El rubio pudo sentir su preocupación e inmediatamente hizo lo mejor que pudo para controlarse.
-Sí, lo siento, me alteré un poco... -se sonrojó y miró a Otabek- Lo siento... es que de solo pensarlo me imaginé a Minami solo y...
-Entiendo -dijo Otabek con una sonrisa-, pero tal como te sentiste empujado a Minami, así me siento yo en este momento... y de solo imaginar a Yuuri solo o con alguien más hace que mi pecho duela y... me enoja.
Yuri le escuchó y asintió. Otabek siempre había sido el más sensato y serio de los dos.
-Bueno, si estas tan seguro... Has lo que quieras, viejo, ya estas grande. Yo te apoyo -sonrió sintiendo como aun su linda pareja estaba preocupada- Solo ten en cuenta que no todos encontramos a la pareja destinada -murmuró mirando de reojo a Mila-, luego puede ser muy tarde...
La pelirroja desvió la mirada como si la cosa no fuera con ella.
-Lo entiendo, estoy seguro de lo que siento.
El ruso asintió.
-Bien, pero sigues teniendo prohibido ir solo a mi boda, eres el padrino -dijo levantándose con su taza de té- Ahora, si me disculpan...
Mila y Otabek le vieron irse junto a Minami y su abuelo. El Omega aguardaba por su Alfa, mientras Nikolai le tranquilizaba. Los dos jóvenes Alfas sonrieron cuando Yuri abrazó y besó a su pareja.
-¿Quién diría que sería el primero? -suspiró Mila y miró a Otabek- Sé que no somos amigos, pero te apoyo... yo tengo una idea distinta acerca de la pareja destinada.
Otabek le miró con cierta curiosidad.
-¿Cuál es esa?
-Pienso que todos tenemos a alguien en un algún lugar del mundo, incluso si este no es el que debería -sonrió moviendo su dedo meñique un poco- El hilo puede enredarse, estirarse o tensarse, pero jamás romperse, por lo cual no hay forma de huir del destino. Si debe pasar pasará... -hizo una pequeña pausa, bebiendo un poco de su té- Has lo que creas mejor y sigue tu instinto, Otabek, no hay lineamientos ni reglas cuando se trata de amor -dijo terminando su taza- Aun así, no es fácil una relación con un Beta, y ese sujeto ya te bateó sin siquiera empezar -terminó con diversión.
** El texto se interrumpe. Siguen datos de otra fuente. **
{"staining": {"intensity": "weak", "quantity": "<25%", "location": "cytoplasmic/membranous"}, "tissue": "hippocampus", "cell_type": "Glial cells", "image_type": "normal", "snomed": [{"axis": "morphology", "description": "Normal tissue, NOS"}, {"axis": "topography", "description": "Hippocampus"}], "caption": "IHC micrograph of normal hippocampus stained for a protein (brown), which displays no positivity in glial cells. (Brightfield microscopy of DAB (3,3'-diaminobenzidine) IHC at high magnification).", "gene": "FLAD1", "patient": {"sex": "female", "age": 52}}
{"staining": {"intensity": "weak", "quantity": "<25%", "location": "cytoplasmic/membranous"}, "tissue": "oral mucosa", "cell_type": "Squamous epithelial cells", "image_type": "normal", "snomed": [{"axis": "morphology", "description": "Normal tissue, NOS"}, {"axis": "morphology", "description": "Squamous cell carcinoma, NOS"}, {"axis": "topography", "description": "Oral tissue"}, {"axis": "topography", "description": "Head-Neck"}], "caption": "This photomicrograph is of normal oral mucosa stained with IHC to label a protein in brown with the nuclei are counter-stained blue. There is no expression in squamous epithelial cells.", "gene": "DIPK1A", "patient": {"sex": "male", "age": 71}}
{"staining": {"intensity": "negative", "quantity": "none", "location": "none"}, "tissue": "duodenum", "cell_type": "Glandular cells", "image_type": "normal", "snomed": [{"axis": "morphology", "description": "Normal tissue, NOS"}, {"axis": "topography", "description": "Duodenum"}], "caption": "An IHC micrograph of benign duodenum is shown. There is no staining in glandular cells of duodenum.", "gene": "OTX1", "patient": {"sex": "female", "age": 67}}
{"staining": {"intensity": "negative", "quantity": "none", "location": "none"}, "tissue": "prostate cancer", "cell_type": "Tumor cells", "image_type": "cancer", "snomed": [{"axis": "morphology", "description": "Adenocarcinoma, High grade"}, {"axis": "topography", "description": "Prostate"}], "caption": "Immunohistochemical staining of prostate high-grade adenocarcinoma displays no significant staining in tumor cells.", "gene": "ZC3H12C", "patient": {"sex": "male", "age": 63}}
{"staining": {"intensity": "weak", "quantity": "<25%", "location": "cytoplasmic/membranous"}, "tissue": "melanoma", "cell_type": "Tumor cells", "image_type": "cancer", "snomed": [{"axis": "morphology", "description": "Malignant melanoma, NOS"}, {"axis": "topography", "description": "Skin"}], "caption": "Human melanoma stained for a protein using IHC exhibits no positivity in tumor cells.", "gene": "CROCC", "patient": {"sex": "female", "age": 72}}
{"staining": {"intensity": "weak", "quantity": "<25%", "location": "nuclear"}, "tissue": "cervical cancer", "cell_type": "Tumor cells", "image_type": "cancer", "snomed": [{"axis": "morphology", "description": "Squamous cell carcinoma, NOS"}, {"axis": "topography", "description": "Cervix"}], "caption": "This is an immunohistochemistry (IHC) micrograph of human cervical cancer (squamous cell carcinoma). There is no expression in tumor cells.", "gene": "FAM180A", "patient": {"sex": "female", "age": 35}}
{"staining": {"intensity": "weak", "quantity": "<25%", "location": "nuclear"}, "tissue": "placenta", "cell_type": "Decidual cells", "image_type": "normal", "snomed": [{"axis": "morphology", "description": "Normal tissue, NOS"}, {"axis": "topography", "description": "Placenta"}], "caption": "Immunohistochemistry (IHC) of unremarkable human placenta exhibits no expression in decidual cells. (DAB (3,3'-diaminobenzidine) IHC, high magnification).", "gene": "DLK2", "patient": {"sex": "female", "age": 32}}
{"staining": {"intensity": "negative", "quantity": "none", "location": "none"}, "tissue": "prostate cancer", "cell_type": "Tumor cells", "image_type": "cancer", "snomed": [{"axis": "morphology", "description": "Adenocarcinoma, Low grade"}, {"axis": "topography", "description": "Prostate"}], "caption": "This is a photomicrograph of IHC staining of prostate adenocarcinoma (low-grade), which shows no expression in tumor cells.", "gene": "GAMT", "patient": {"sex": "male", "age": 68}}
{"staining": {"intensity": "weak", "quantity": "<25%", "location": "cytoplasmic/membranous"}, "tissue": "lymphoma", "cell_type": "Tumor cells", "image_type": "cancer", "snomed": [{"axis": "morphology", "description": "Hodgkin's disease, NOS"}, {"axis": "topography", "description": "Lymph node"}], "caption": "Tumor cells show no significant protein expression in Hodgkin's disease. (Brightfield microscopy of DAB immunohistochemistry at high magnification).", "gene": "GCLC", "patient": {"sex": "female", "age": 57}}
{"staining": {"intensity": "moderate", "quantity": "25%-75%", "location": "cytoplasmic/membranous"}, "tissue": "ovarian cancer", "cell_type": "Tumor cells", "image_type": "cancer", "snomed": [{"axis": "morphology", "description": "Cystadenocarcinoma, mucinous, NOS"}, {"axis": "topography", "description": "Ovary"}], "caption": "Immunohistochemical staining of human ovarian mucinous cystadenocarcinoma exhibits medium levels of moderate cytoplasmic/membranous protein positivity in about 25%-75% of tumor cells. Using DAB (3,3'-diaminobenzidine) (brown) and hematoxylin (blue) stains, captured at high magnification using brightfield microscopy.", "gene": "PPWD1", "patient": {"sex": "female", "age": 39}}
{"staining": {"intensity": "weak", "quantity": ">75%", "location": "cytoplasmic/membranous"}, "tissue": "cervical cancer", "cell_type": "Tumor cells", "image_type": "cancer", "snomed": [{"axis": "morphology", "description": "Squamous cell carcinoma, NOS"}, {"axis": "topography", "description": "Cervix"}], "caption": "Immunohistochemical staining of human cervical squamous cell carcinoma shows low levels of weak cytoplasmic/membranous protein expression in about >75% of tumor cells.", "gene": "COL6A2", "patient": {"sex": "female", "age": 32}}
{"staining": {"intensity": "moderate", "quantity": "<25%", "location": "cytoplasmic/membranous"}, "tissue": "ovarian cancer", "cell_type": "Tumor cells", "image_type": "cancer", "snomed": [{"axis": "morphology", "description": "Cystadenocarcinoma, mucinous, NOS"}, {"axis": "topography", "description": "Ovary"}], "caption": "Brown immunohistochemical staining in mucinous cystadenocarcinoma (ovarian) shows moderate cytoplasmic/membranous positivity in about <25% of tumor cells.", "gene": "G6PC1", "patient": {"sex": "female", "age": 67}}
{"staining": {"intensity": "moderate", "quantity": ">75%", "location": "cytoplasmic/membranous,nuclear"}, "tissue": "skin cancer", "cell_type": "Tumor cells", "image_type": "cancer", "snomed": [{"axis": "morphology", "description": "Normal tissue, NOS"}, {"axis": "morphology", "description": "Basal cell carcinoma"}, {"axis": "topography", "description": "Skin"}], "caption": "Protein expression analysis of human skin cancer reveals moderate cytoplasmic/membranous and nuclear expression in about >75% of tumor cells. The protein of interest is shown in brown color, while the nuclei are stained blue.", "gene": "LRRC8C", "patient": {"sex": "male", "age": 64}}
El kazajo suspiró, le dolía de solo recordarlo.
-Voy a intentarlo de nuevo.
-Pues deberías hacerlo pronto -le animó- Bien dicen que la tercera es la vencida, y aun tienes tus tres vidas intactas -dijo levantándose y estirándose un poco- Bueno, yo voy a lavar esto, no quiero que Yuri me comience a fastidiar con que exploto a su pareja -rodó los ojos yendo a la cocina.
Otabek observó cómo los futuros esposos aún seguían cariñosamente juntos en una esquina y suspiró desviando la mirada a Potya, quien maullaba a sus pies en busca de atención.
-Sí, voy a intentarlo de nuevo... pero no hoy -murmuró levantando al gato para dejarlo de nuevo en su regazo- Mañana será un nuevo día.
Potya solo respondió ronroneando a gusto.